New Jersey Democrats turned to former Sen. Frank Lautenberg, who easily defeated Mr. Forrester and kept the seat in Democratic hands.
But this election cycle, a number of incumbents appear to be worse off than new candidates.
On the Republican side, party leaders last year concluded that Sen. Jim Bunning of Kentucky was weaker than any new Republican candidate. They pressured Mr. Bunning to drop his bid for re-election.
In Connecticut, embattled Democratic Sen. Christopher J. Dodd’s decision to drop out of the race has turned the Senate seat from a possible Republican pickup to a likely Democratic hold.
Mr. Dodd had trailed potential Republican candidates in the polls, but Richard Blumenthal, the likely Democratic nominee now that Mr. Dodd has dropped out, leads the Republican candidates by about 20 percentage points.

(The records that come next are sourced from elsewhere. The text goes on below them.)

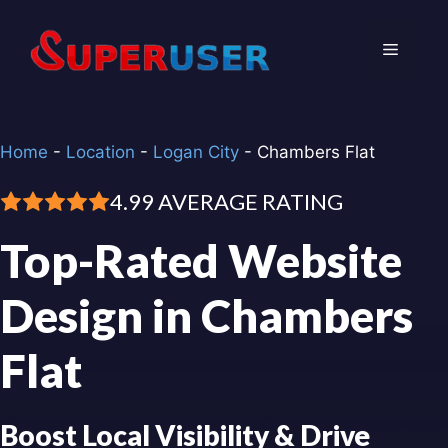
Skip
to
Menu
content
Home
-
Location
-
Logan City
-
Chambers Flat
4.99 AVERAGE RATING
Top-Rated Website
Design in Chambers
Flat
Boost Local Visibility & Drive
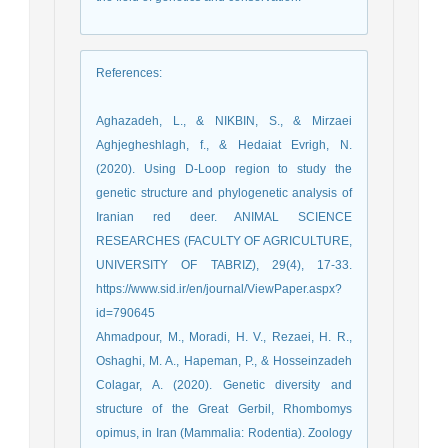
References
:
Aghazadeh, L., & NIKBIN, S., & Mirzaei
Aghjegheshlagh, f., & Hedaiat Evrigh, N.
(2020). Using D-Loop region to study the
genetic structure and phylogenetic analysis of
Iranian red deer. ANIMAL SCIENCE
RESEARCHES (FACULTY OF AGRICULTURE,
UNIVERSITY OF TABRIZ), 29(4), 17-33.
https://www.sid.ir/en/journal/ViewPaper.aspx?
id=790645
Ahmadpour, M., Moradi, H. V., Rezaei, H. R.,
Oshaghi, M. A., Hapeman, P., & Hosseinzadeh
Colagar, A. (2020). Genetic diversity and
structure of the Great Gerbil, Rhombomys
opimus, in Iran (Mammalia: Rodentia). Zoology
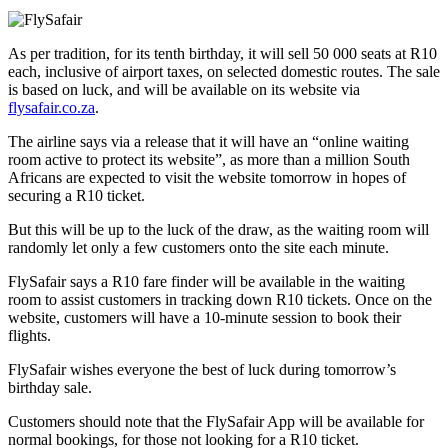
As per tradition, for its tenth birthday, it will sell 50 000 seats at R10
each, inclusive of airport taxes, on selected domestic routes. The sale
is based on luck, and will be available on its website via
flysafair.co.za
.
The airline says via a release that it will have an “online waiting
room active to protect its website”, as more than a million South
Africans are expected to visit the website tomorrow in hopes of
securing a R10 ticket.
But this will be up to the luck of the draw, as the waiting room will
randomly let only a few customers onto the site each minute.
FlySafair says a R10 fare finder will be available in the waiting
room to assist customers in tracking down R10 tickets. Once on the
website, customers will have a 10-minute session to book their
flights.
FlySafair wishes everyone the best of luck during tomorrow’s
birthday sale.
Customers should note that the FlySafair App will be available for
normal bookings, for those not looking for a R10 ticket.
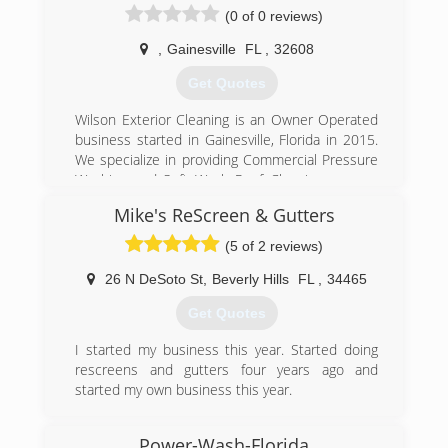
(0 of 0 reviews)
,
Gainesville
FL
,
32608
Get Quotes
Wilson Exterior Cleaning is an Owner Operated
business started in Gainesville, Florida in 2015.
We specialize in providing Commercial Pressure
Washing and Soft Wash Roof Cleaning or non-
pressure roof washing that will leave your roof
Mike's ReScreen & Gutters
looking brand new without the damage that is
caused by a pressure washer.
(5 of 2 reviews)
Gainesville Florida pressure washing. Soft wash
roof cleaning, no pressure roof cleaning,
26 N DeSoto St
,
Beverly Hills
FL
,
34465
concrete cleaning, gutter cleaning.
Get Quotes
(352) 448-1499
I started my business this year. Started doing
rescreens and gutters four years ago and
started my own business this year.
(352) 364-7506
Power-Wash-Florida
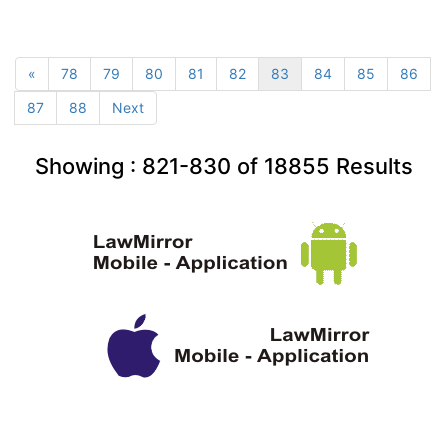
«
78
79
80
81
82
83
84
85
86
87
88
Next
Showing :
821-830
of
18855
Results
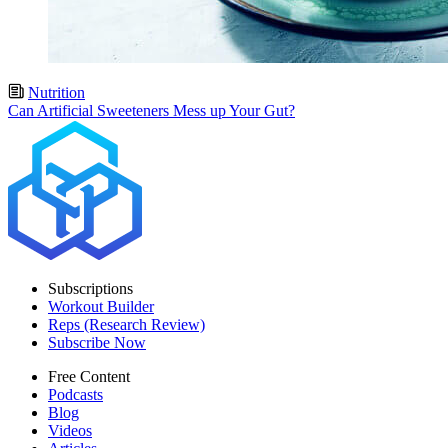
Nutrition
Can Artificial Sweeteners Mess up Your Gut?
Subscriptions
Workout Builder
Reps (Research Review)
Subscribe Now
Free Content
Podcasts
Blog
Videos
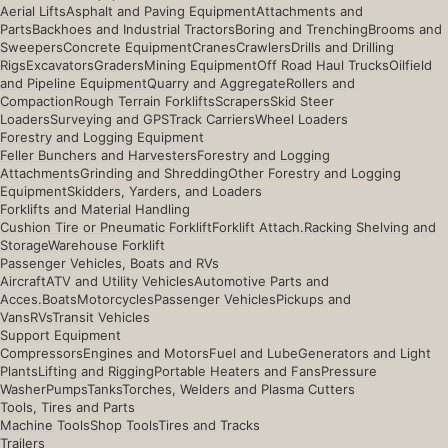
Aerial Lifts
Asphalt and Paving Equipment
Attachments and
Parts
Backhoes and Industrial Tractors
Boring and Trenching
Brooms and
Sweepers
Concrete Equipment
Cranes
Crawlers
Drills and Drilling
Rigs
Excavators
Graders
Mining Equipment
Off Road Haul Trucks
Oilfield
and Pipeline Equipment
Quarry and Aggregate
Rollers and
Compaction
Rough Terrain Forklifts
Scrapers
Skid Steer
Loaders
Surveying and GPS
Track Carriers
Wheel Loaders
Forestry and Logging Equipment
Feller Bunchers and Harvesters
Forestry and Logging
Attachments
Grinding and Shredding
Other Forestry and Logging
Equipment
Skidders, Yarders, and Loaders
Forklifts and Material Handling
Cushion Tire or Pneumatic Forklift
Forklift Attach.
Racking Shelving and
Storage
Warehouse Forklift
Passenger Vehicles, Boats and RVs
Aircraft
ATV and Utility Vehicles
Automotive Parts and
Acces.
Boats
Motorcycles
Passenger Vehicles
Pickups and
Vans
RVs
Transit Vehicles
Support Equipment
Compressors
Engines and Motors
Fuel and Lube
Generators and Light
Plants
Lifting and Rigging
Portable Heaters and Fans
Pressure
Washer
Pumps
Tanks
Torches, Welders and Plasma Cutters
Tools, Tires and Parts
Machine Tools
Shop Tools
Tires and Tracks
Trailers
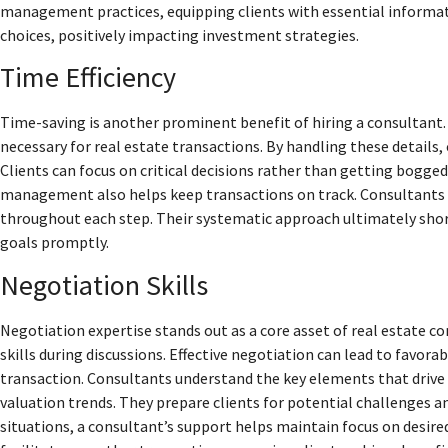
management practices, equipping clients with essential informati
choices, positively impacting investment strategies.
Time Efficiency
Time-saving is another prominent benefit of hiring a consultan
necessary for real estate transactions. By handling these details,
Clients can focus on critical decisions rather than getting bogged
management also helps keep transactions on track. Consultants 
throughout each step. Their systematic approach ultimately short
goals promptly.
Negotiation Skills
Negotiation expertise stands out as a core asset of real estate c
skills during discussions. Effective negotiation can lead to favora
transaction. Consultants understand the key elements that drive
valuation trends. They prepare clients for potential challenges an
situations, a consultant’s support helps maintain focus on desir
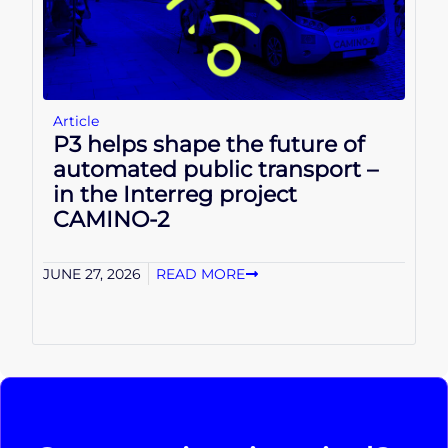
Article
P3 helps shape the future of
automated public transport –
in the Interreg project
CAMINO-2
JUNE 27, 2026
READ MORE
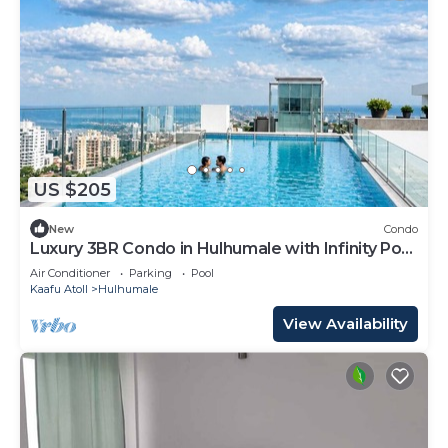
US $205
New
Condo
Luxury 3BR Condo in Hulhumale with Infinity Pool
and gym
Air Conditioner
Parking
Pool
Kaafu Atoll
Hulhumale
View Availability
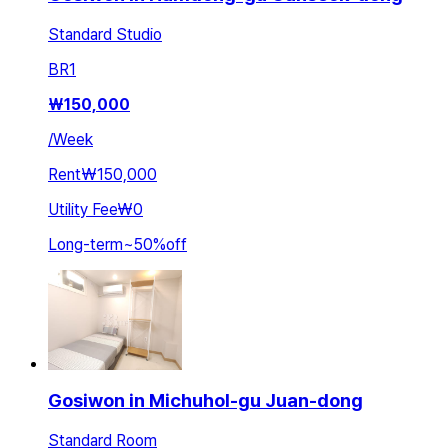
Standard Studio
BR
1
₩
150,000
/
Week
Rent
₩150,000
Utility Fee
₩0
Long-term
~
50
%
off
Gosiwon in Michuhol-gu Juan-dong
Standard Room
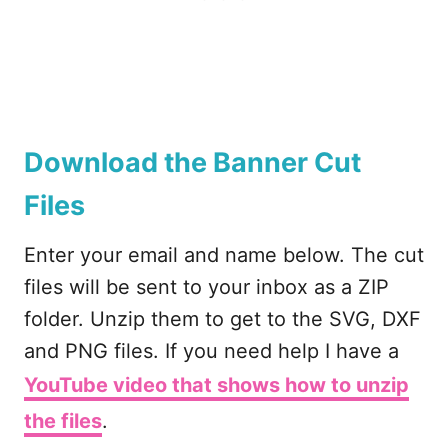
Download the Banner Cut
Files
Enter your email and name below. The cut
files will be sent to your inbox as a ZIP
folder. Unzip them to get to the SVG, DXF
and PNG files. If you need help I have a
YouTube video that shows how to unzip
the files
.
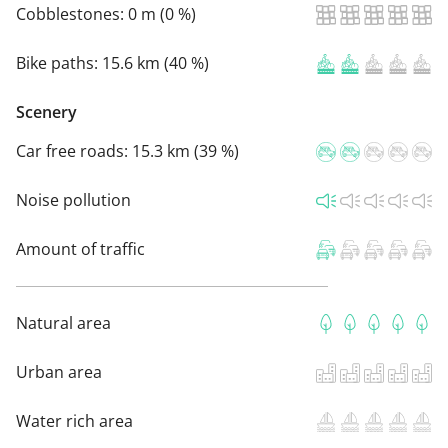
Cobblestones:
0 m (0 %)
Bike paths:
15.6 km (40 %)
Scenery
Car free roads:
15.3 km (39 %)
Noise pollution
Amount of traffic
Natural area
Urban area
Water rich area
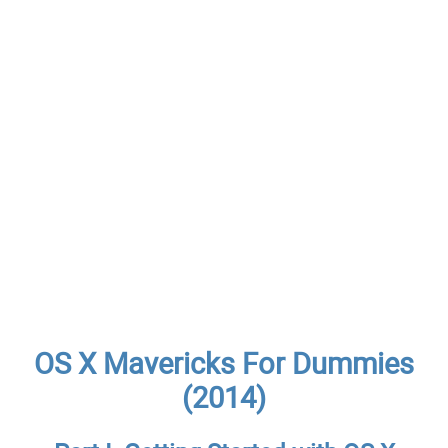
OS X Mavericks For Dummies
(2014)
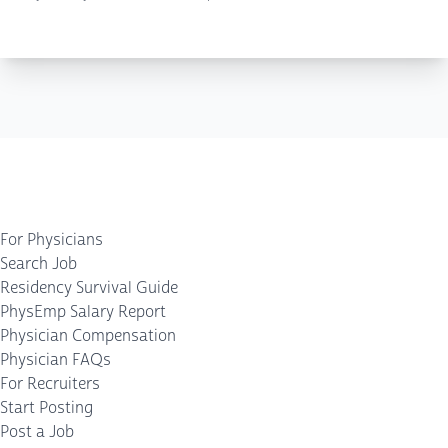
For Physicians
Search Job
Residency Survival Guide
PhysEmp Salary Report
Physician Compensation
Physician FAQs
For Recruiters
Start Posting
Post a Job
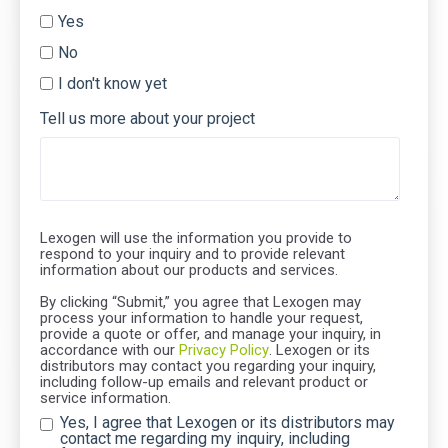
Yes
No
I don't know yet
Tell us more about your project
Lexogen will use the information you provide to
respond to your inquiry and to provide relevant
information about our products and services.
By clicking “Submit,” you agree that Lexogen may
process your information to handle your request,
provide a quote or offer, and manage your inquiry, in
accordance with our
Privacy Policy
. Lexogen or its
distributors may contact you regarding your inquiry,
including follow-up emails and relevant product or
service information.
Yes, I agree that Lexogen or its distributors may
contact me regarding my inquiry, including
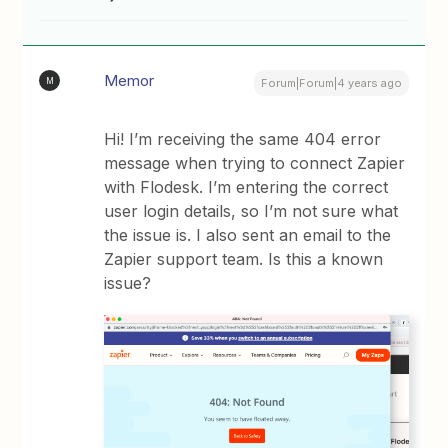
Memor
M
Forum|Forum|4 years ago
Hi! I’m receiving the same 404 error
message when trying to connect Zapier
with Flodesk. I’m entering the correct
user login details, so I’m not sure what
the issue is. I also sent an email to the
Zapier support team. Is this a known
issue?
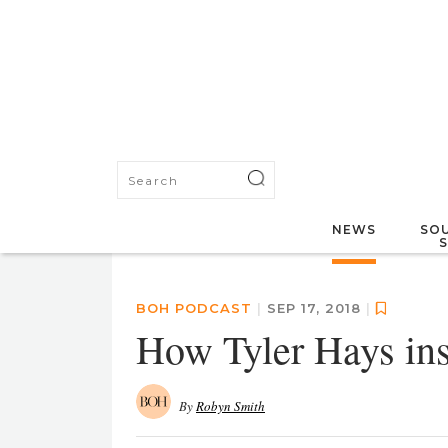
NEWS
SOU
BOH PODCAST
|
SEP 17, 2018
|
How Tyler Hays in
By
Robyn Smith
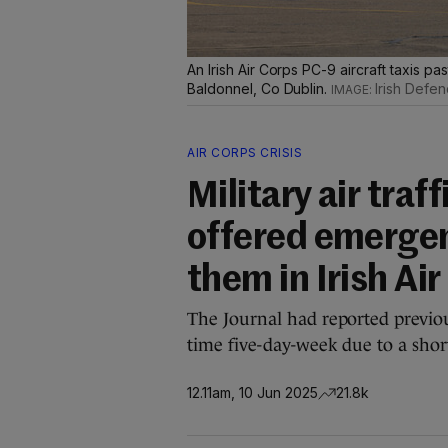
An Irish Air Corps PC-9 aircraft taxis pa
Baldonnel, Co Dublin.
Irish Defe
AIR CORPS CRISIS
Military air traf
offered emergen
them in Irish Ai
The Journal had reported previou
time five-day-week due to a shortfa
12.11am, 10 Jun 2025
21.8k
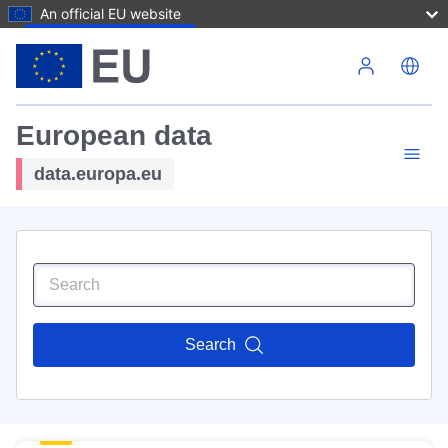
An official EU website
Skip to main content
European data
data.europa.eu
Search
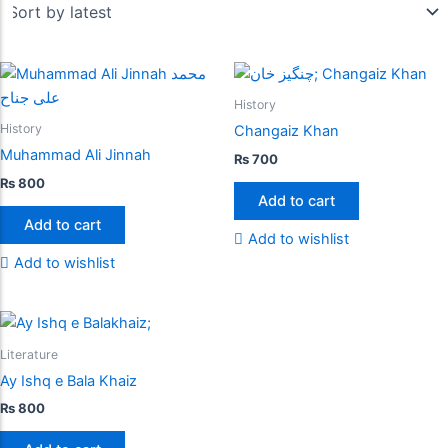
History
History
Changaiz Khan
Muhammad Ali Jinnah
₨
700
₨
800
Add to cart
Add to cart
Add to wishlist
Add to wishlist
Literature
Ay Ishq e Bala Khaiz
₨
800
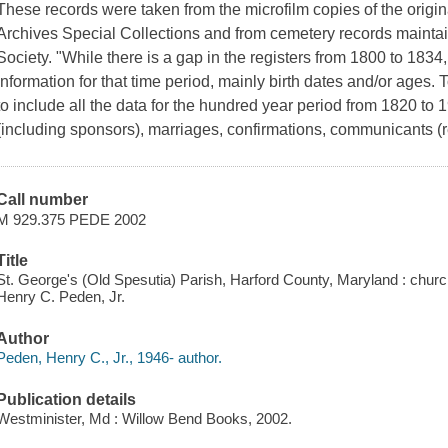
These records were taken from the microfilm copies of the origin
Archives Special Collections and from cemetery records maintai
Society. "While there is a gap in the registers from 1800 to 1834
information for that time period, mainly birth dates and/or ages. To
to include all the data for the hundred year period from 1820 to 1
(including sponsors), marriages, confirmations, communicants 
Call number
M 929.375 PEDE 2002
Title
St. George's (Old Spesutia) Parish, Harford County, Maryland : chur
Henry C. Peden, Jr.
Author
Peden, Henry C., Jr., 1946- author.
Publication details
Westminister, Md : Willow Bend Books, 2002.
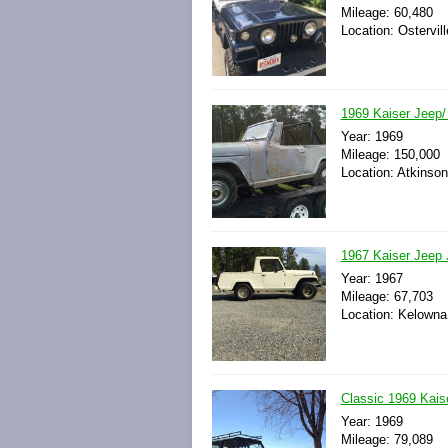
Mileage: 60,480
Location: Ostervil
1969 Kaiser Jeep
Year: 1969
Mileage: 150,000
Location: Atkinson
1967 Kaiser Jeep 
Year: 1967
Mileage: 67,703
Location: Kelowna
Classic 1969 Kai
Year: 1969
Mileage: 79,089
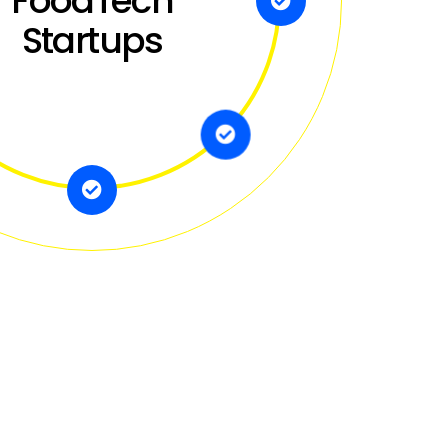
FoodTech
Startups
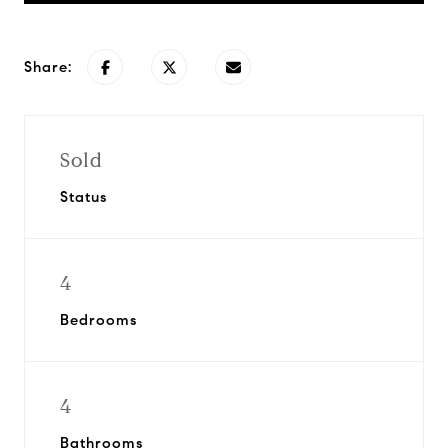
Share:
Sold
Status
4
Bedrooms
4
Bathrooms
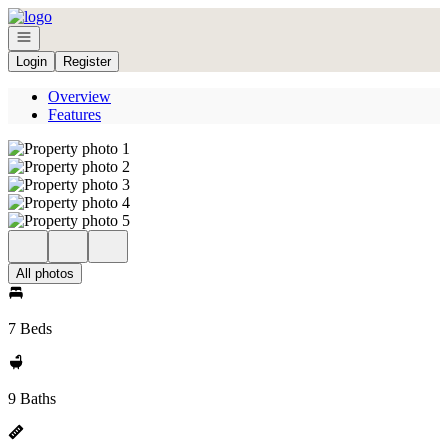
Go to: Homepage
Open navigation
Login
Register
Overview
Features
All photos
7 Beds
9 Baths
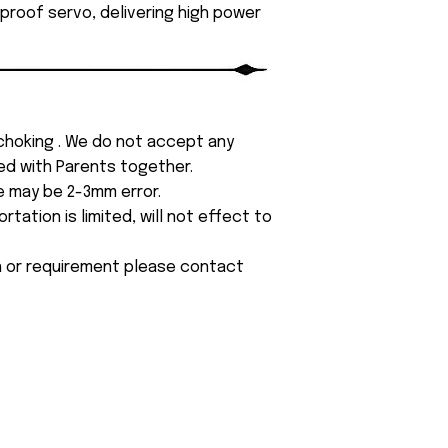
roof servo, delivering high power
 choking . We do not accept any
yed with Parents together.
e may be 2-3mm error.
tation is limited, will not effect to
on or requirement please contact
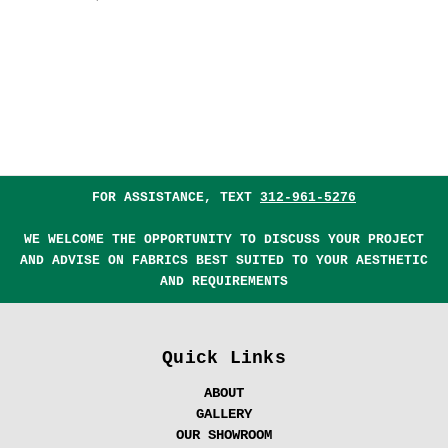
FOR ASSISTANCE, TEXT
312-961-5276
WE WELCOME THE OPPORTUNITY TO DISCUSS YOUR PROJECT
AND ADVISE ON FABRICS BEST SUITED TO YOUR AESTHETIC
AND REQUIREMENTS
Quick Links
ABOUT
GALLERY
OUR SHOWROOM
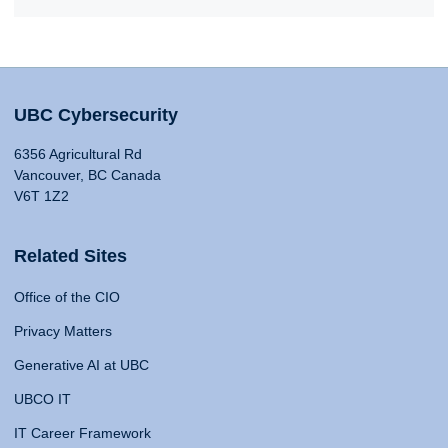
UBC Cybersecurity
6356 Agricultural Rd
Vancouver, BC Canada
V6T 1Z2
Related Sites
Office of the CIO
Privacy Matters
Generative AI at UBC
UBCO IT
IT Career Framework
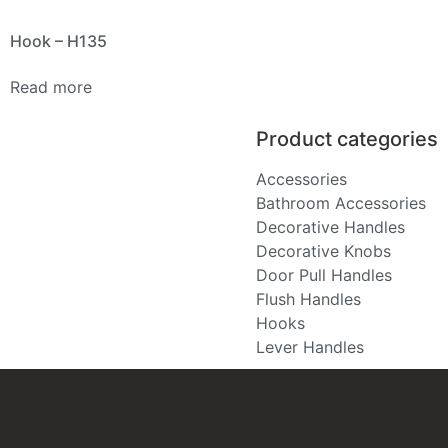
Hook – H135
Read more
Product categories
Accessories
Bathroom Accessories
Decorative Handles
Decorative Knobs
Door Pull Handles
Flush Handles
Hooks
Lever Handles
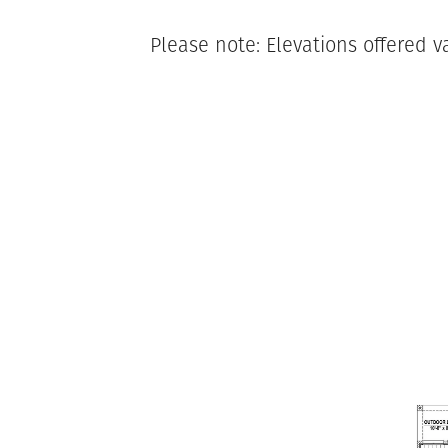
Please note: Elevations offered v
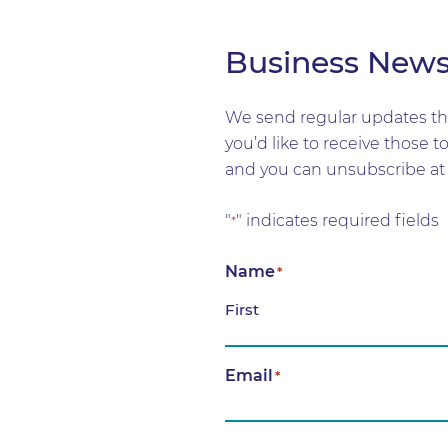
Business New
We send regular updates tha
you’d like to receive those 
and you can unsubscribe at 
"
" indicates required fields
*
Name
*
First
Email
*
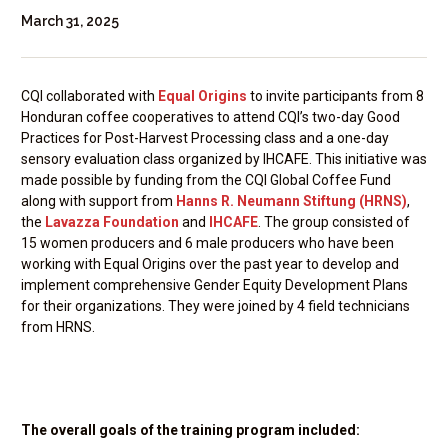
March 31, 2025
CQI collaborated with
Equal Origins
to invite participants from 8
Honduran coffee cooperatives to attend CQI’s two-day Good
Practices for Post-Harvest Processing class and a one-day
sensory evaluation class organized by IHCAFE. This initiative was
made possible by funding from the CQI Global Coffee Fund
along with support from
Hanns R. Neumann Stiftung (HRNS)
,
the
Lavazza Foundation
and
IHCAFE
. The group consisted of
15 women producers and 6 male producers who have been
working with Equal Origins over the past year to develop and
implement comprehensive Gender Equity Development Plans
for their organizations. They were joined by 4 field technicians
from HRNS.
The overall goals of the training program included:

Republicans say the overall election environment puts them in much better shape than they could have imagined just a few months ago.
In October, an ABC/Washington Post poll showed Democrats leading Republicans by 12 percentage points in a generic ballot test. The latest version of the poll, released this week, showed Republicans have taken a three-percentage-point advantage.
The generic ballot test - where voters are asked if the congressional elections were held today would vote for a Democrat or a Republican for their local seat - is considered a good barometer of the parties’ congressional fortunes.